• _任务要求_: 把下面所有记录一行不改地原样返回，图片不要放进答案里。

• _记录列表_:
>>>>

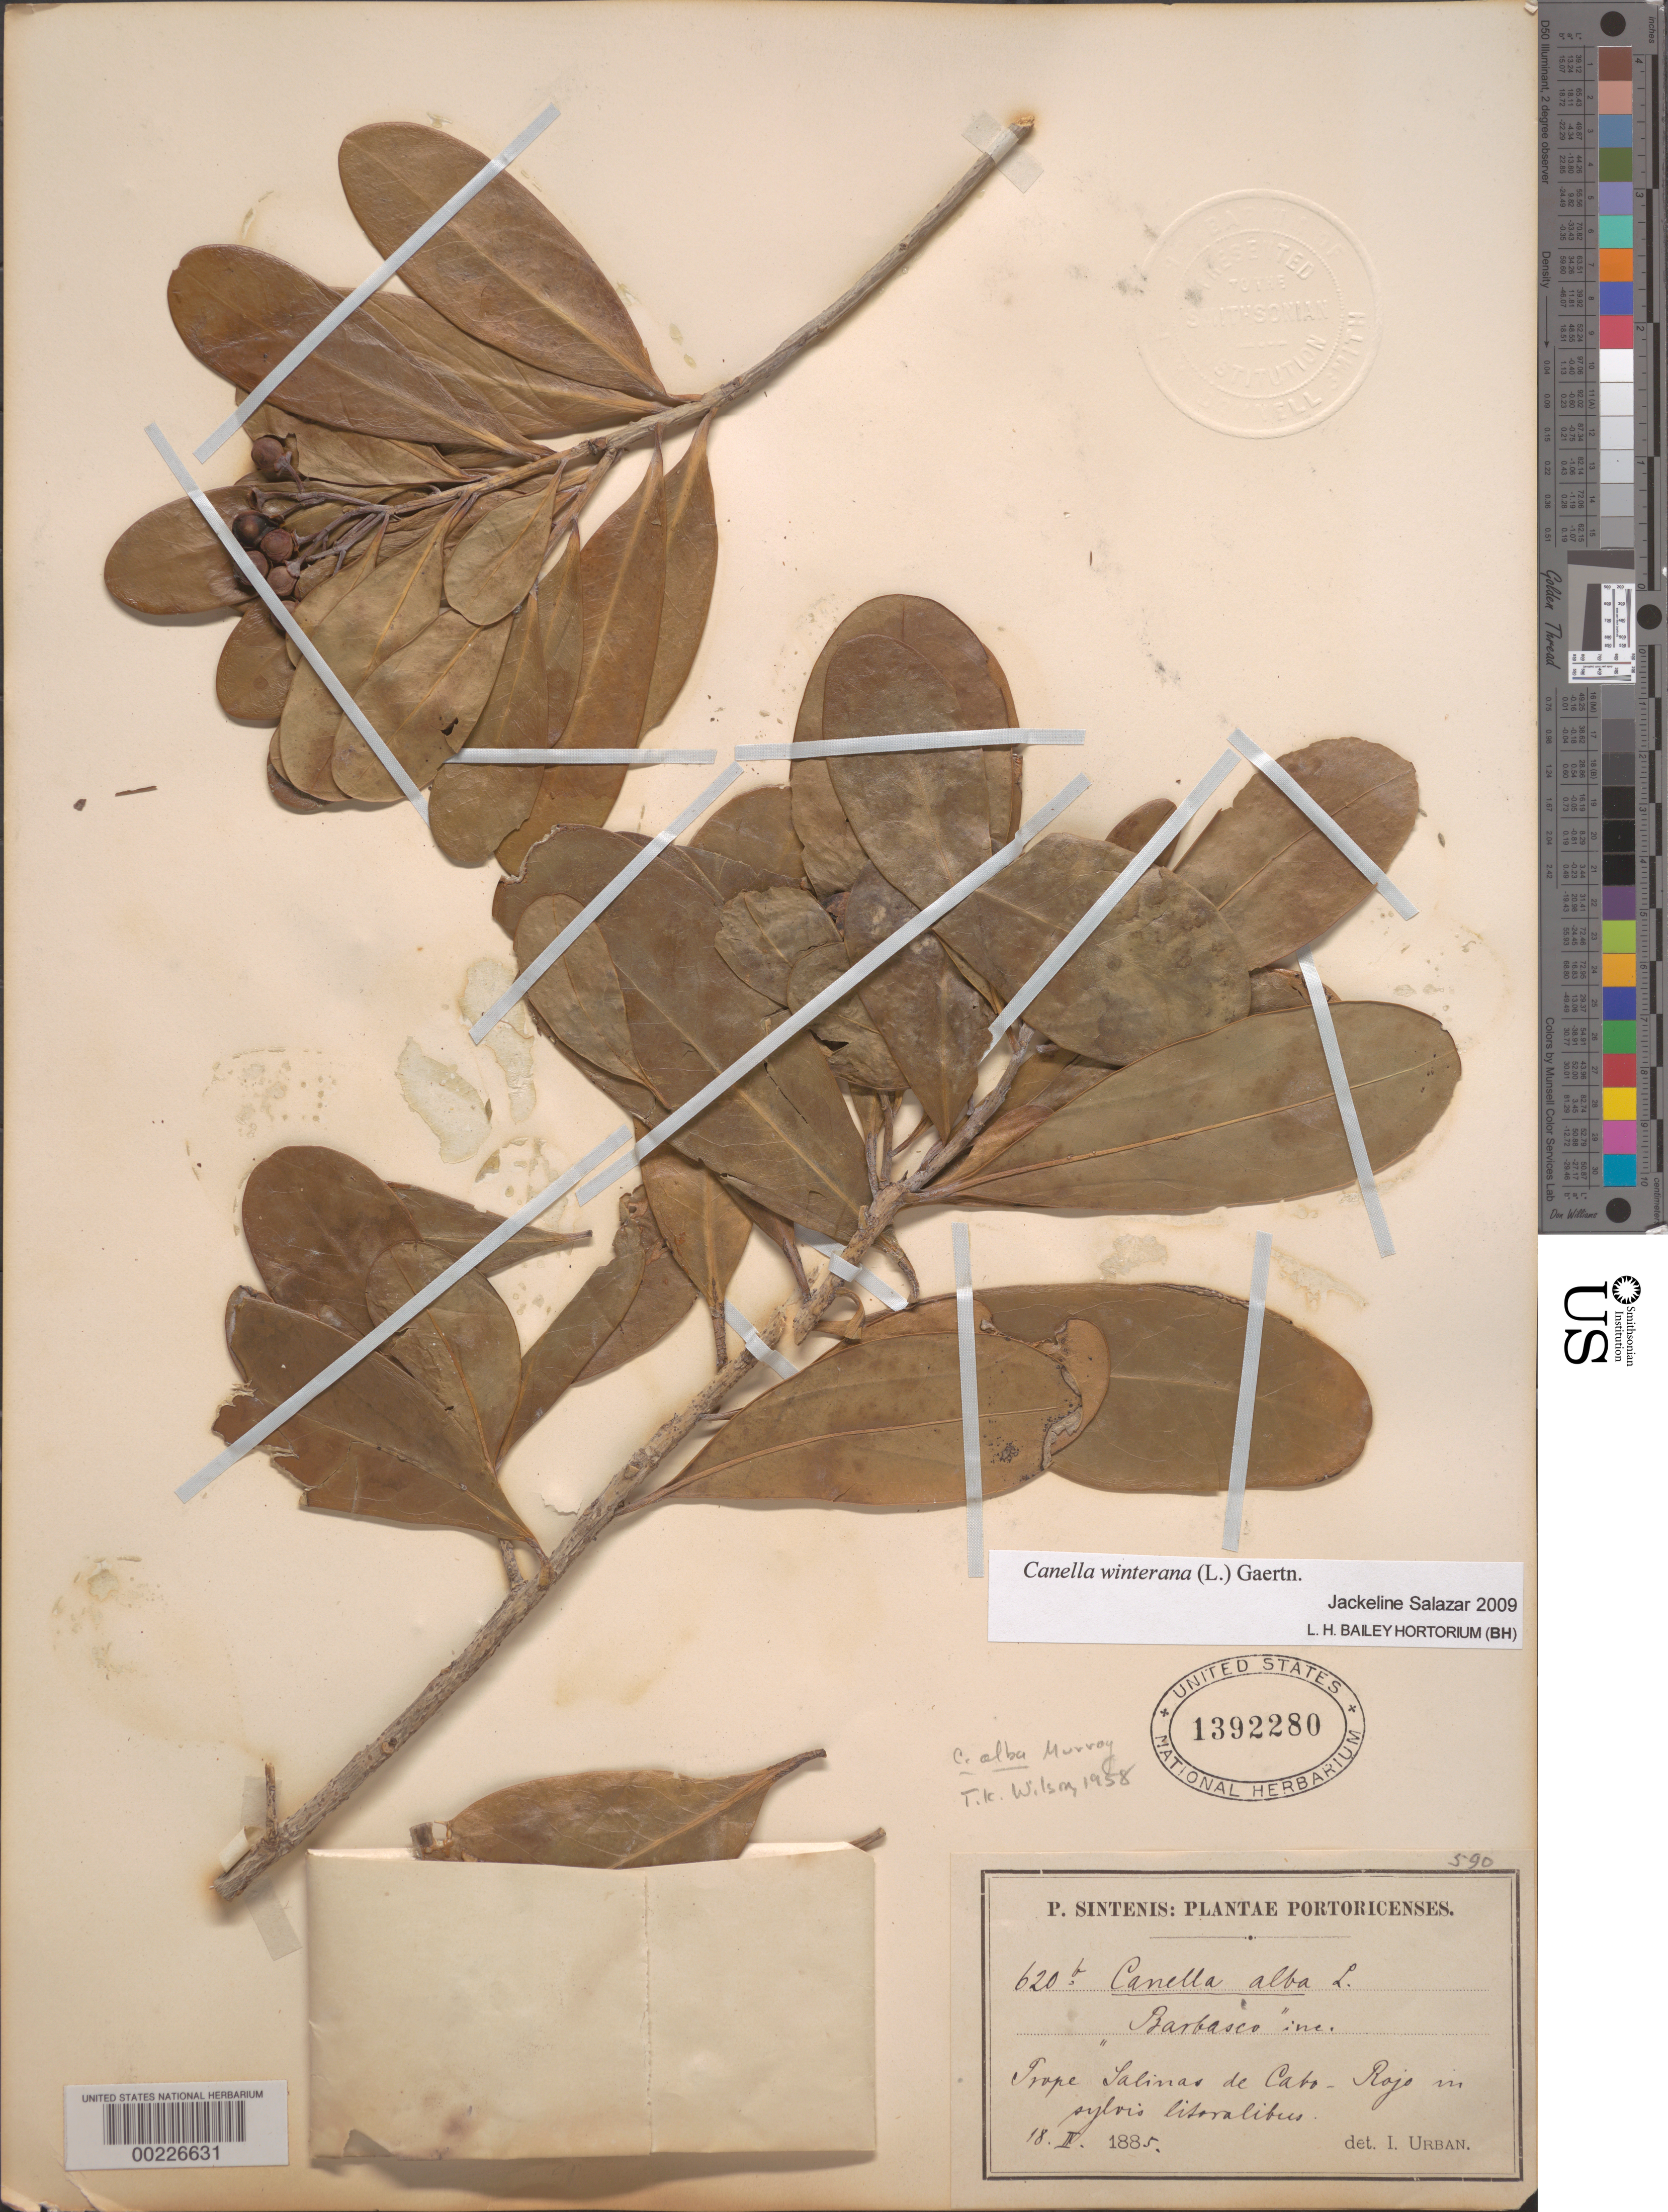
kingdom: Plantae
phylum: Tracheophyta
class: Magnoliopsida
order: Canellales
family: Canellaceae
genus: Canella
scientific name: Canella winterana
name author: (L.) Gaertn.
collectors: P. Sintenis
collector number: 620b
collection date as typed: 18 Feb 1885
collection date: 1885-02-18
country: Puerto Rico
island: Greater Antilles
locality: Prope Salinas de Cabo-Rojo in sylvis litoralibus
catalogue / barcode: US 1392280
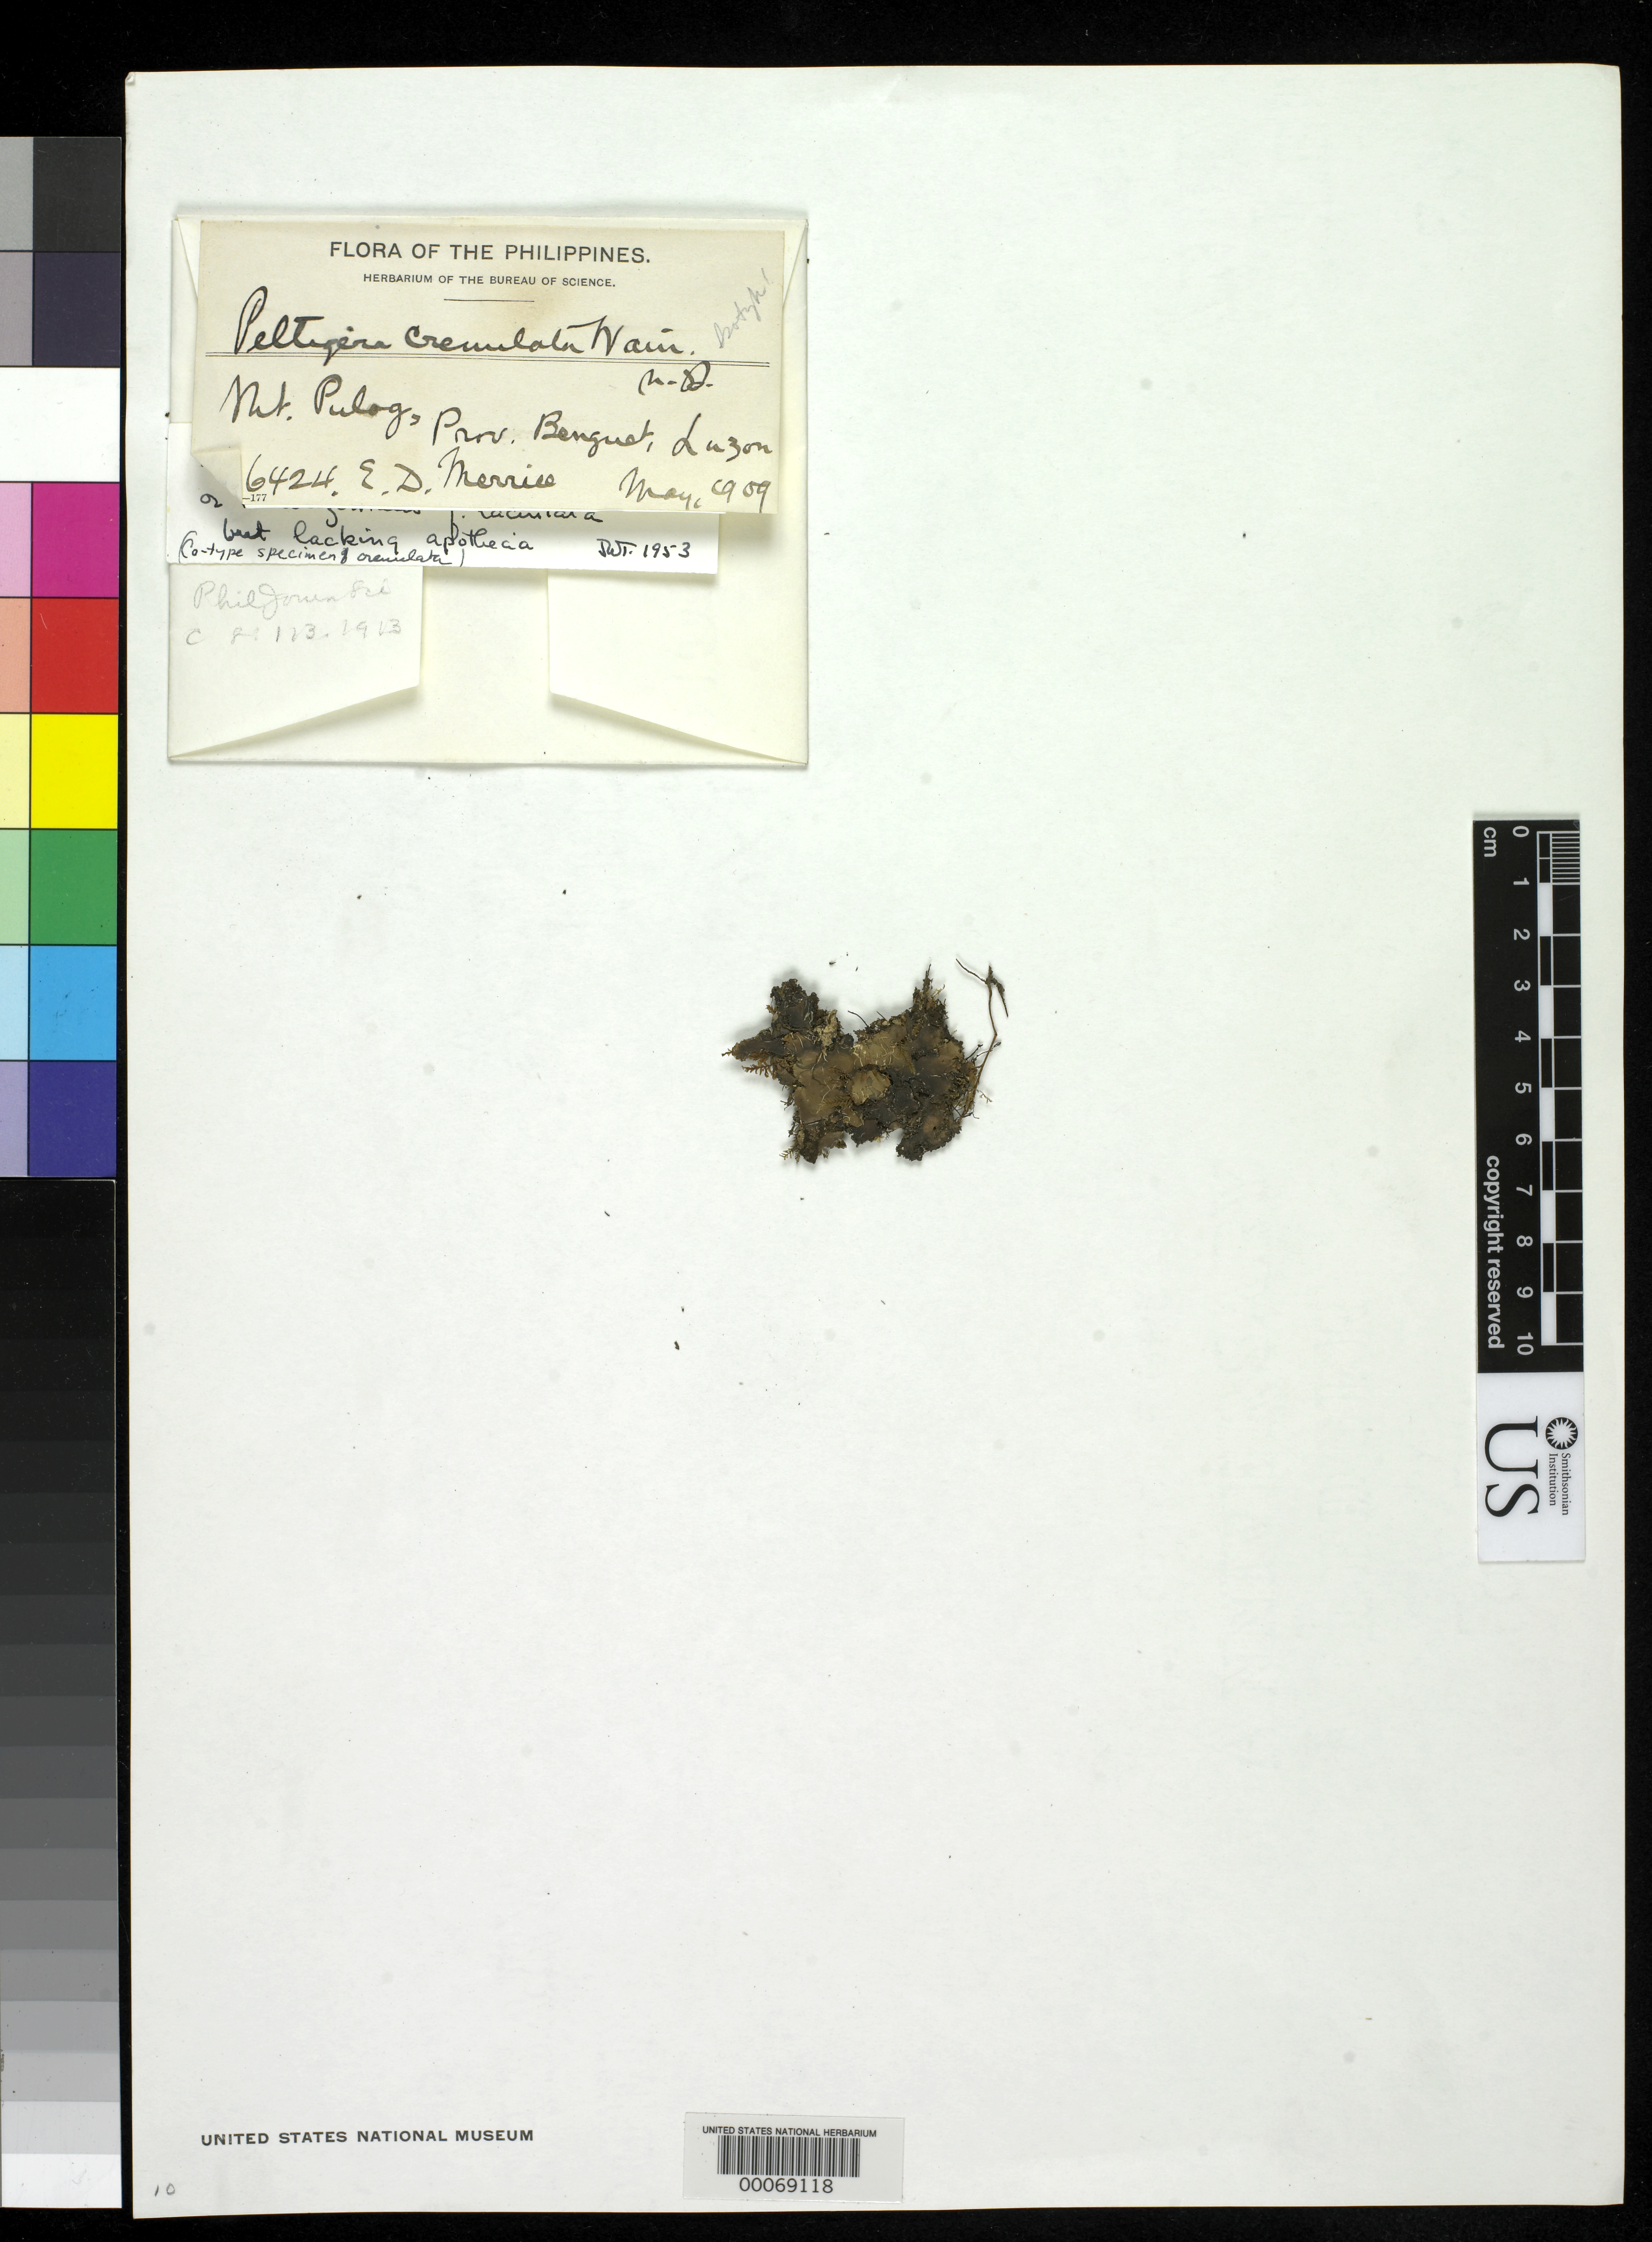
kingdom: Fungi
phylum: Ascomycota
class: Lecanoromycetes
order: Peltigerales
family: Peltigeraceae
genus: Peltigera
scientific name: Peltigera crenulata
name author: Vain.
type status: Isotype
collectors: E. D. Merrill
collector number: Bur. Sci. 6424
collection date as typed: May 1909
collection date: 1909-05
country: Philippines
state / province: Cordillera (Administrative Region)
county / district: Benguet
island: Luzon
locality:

<<<<

• _解答_:
kingdom: Plantae
phylum: Tracheophyta
class: Magnoliopsida
order: Canellales
family: Canellaceae
genus: Canella
scientific name: Canella winterana
name author: (L.) Gaertn.
collectors: P. Sintenis
collector number: 620b
collection date as typed: 18 Feb 1885
collection date: 1885-02-18
country: Puerto Rico
island: Greater Antilles
locality: Prope Salinas de Cabo-Rojo in sylvis litoralibus
catalogue / barcode: US 1392280
kingdom: Fungi
phylum: Ascomycota
class: Lecanoromycetes
order: Peltigerales
family: Peltigeraceae
genus: Peltigera
scientific name: Peltigera crenulata
name author: Vain.
type status: Isotype
collectors: E. D. Merrill
collector number: Bur. Sci. 6424
collection date as typed: May 1909
collection date: 1909-05
country: Philippines
state / province: Cordillera (Administrative Region)
county / district: Benguet
island: Luzon
locality:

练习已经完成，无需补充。